Space drives beyond Rockets, but not particularly FTL.

Unknown said...

It seems to me that global warming has been the third rail in the science-fiction community. I find that deeply disturbing because scientists are nearly unanimous on the subject and science-fiction writers used to respect scientists. Write about that.

Jim Meeks-Johnson said...

Tracking down SF tropes is an interesting exercise. I admit I haven't read all of your Analog articles, (let my subscription lapse for a while) so you may have covered some of these: the singularity, cyborgs, visitations by LGM or others in the past, immortality, telepathy (non psychic), society and values (gender equality, causal sex, technological tyranny), machines who want to be human (feel love), aliens learning human speech -- but usually have a lisp, the collapse of civilization, vampires and werewolves are real.

Edward M. Lerner said...

Anonymous and Jeff: thanks for your suggestions.

Jeff: I would say that climate change is an assumption in a fair proportion (but certainly not all) modern, near-future SF -- whether or not the story is *about* climate change. As (not very credible) examples, consider the movies Waterworld and Day After Tomorrow. I remember an Analog story (but not its title) a few months ago that also had a seriously flooded world. Ramez Naam's recent novels Nexus and Crux had global warming as a major part of the background, as did David Brin's novel Existence. Climate change being gradual, I think that it's easier to write about after-the-fact effects than the process itself.

- Ed

Edward M. Lerner said...

Jim: I've covered a part of your list, but certainly not all of it. Thanks!

- Ed

escoles said...

The trope that's been bothering me a lot lately is 'Doing Math Changes Reality.' It seems to be a subtype of the trope where conscious, human awareness of a thing changes its nature ('Seeing Changes Reality', a.k.a. 'Schroedinger Both Was And Wasn't Here').

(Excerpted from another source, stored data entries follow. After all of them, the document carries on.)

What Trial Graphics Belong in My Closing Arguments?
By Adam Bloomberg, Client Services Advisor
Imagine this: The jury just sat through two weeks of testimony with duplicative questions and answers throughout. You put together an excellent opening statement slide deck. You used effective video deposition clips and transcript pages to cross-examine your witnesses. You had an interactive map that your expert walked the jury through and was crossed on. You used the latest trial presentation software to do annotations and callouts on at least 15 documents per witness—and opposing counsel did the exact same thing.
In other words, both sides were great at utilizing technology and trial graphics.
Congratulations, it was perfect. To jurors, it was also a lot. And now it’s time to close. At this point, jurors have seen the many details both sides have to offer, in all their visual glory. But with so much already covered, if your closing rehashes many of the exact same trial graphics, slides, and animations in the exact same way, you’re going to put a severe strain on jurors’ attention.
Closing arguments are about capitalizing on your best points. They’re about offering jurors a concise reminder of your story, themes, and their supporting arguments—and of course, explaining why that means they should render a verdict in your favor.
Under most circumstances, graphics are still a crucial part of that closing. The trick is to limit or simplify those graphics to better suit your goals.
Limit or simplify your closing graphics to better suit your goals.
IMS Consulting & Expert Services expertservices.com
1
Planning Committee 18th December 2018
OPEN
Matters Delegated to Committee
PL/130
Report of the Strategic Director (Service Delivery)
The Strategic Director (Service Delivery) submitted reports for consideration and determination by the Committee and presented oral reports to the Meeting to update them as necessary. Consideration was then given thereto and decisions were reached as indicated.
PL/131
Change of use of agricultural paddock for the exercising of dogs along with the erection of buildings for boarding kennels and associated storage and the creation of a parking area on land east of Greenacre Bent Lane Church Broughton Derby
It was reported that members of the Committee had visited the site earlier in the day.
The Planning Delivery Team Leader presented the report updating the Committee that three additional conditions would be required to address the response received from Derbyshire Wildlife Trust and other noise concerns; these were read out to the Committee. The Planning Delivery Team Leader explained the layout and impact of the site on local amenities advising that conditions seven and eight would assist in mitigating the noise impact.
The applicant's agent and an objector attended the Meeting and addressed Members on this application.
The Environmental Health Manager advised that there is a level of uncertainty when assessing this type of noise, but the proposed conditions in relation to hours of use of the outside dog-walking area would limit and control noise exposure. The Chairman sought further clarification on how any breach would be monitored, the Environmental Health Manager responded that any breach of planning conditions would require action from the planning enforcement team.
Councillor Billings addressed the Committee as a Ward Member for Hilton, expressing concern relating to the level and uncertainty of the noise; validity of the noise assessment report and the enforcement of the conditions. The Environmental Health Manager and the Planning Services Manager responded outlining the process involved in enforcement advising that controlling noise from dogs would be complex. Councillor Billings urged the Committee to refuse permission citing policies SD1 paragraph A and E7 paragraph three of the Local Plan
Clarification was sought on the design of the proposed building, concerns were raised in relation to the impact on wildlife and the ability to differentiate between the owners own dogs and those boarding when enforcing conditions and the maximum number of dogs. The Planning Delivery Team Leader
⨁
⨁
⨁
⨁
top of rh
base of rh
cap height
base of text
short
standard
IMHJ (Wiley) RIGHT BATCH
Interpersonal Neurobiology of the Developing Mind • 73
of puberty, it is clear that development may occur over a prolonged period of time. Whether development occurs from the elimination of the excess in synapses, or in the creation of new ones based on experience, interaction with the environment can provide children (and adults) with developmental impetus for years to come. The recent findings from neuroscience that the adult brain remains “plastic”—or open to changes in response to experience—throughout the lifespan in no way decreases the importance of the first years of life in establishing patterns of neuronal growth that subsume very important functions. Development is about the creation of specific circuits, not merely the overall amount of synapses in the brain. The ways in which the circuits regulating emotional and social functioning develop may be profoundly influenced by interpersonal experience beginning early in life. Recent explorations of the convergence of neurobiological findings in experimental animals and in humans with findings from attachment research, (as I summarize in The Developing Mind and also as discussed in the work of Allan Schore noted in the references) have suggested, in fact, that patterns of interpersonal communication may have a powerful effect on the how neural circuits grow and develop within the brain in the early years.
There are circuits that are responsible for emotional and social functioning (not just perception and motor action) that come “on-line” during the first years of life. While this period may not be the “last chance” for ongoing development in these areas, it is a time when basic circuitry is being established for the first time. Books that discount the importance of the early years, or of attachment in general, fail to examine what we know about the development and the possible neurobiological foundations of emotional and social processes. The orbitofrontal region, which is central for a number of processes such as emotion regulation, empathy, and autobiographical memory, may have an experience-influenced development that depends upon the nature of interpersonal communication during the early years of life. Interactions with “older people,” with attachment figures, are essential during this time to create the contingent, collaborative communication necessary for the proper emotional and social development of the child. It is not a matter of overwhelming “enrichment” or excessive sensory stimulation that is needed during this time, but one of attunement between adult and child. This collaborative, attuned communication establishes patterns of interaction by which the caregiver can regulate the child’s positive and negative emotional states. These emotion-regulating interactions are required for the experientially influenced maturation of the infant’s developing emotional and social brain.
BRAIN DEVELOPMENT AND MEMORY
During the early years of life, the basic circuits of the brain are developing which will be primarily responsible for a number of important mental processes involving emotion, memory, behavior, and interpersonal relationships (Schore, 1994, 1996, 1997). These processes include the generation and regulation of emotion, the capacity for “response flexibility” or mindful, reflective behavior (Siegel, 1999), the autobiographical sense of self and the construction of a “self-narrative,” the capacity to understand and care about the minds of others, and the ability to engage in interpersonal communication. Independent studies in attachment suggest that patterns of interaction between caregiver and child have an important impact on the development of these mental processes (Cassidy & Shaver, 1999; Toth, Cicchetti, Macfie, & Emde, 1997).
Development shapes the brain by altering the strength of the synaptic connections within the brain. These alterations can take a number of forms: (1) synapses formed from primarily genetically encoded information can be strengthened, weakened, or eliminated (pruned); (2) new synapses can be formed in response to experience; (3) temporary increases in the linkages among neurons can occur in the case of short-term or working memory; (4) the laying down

I'm at a loss for what you would do with that, though, and I'm starting to think I'm the only person who cares anyway...

Edward M. Lerner said...

Hi Escoles,

I'm not sure I've encountered any claims that math can change reality, but I've certainly encountered claims (in science articles and in fiction) of consciousness changing reality. Quantum consciousness turns out to be respectable science -- although *not* a majority-opinion interpretation of quantum mechanics. Of course NO interpretation of QM earns a majority endorsement. See:

- Ed

Jim Meeks-Johnson said...

I'd like to add Augmented Reality to my list. Vinge and Brin have done some good things with this, not to mention Leckie, and of course a branch of it goes back to the roots of cyberpunk, but I think it still has legs.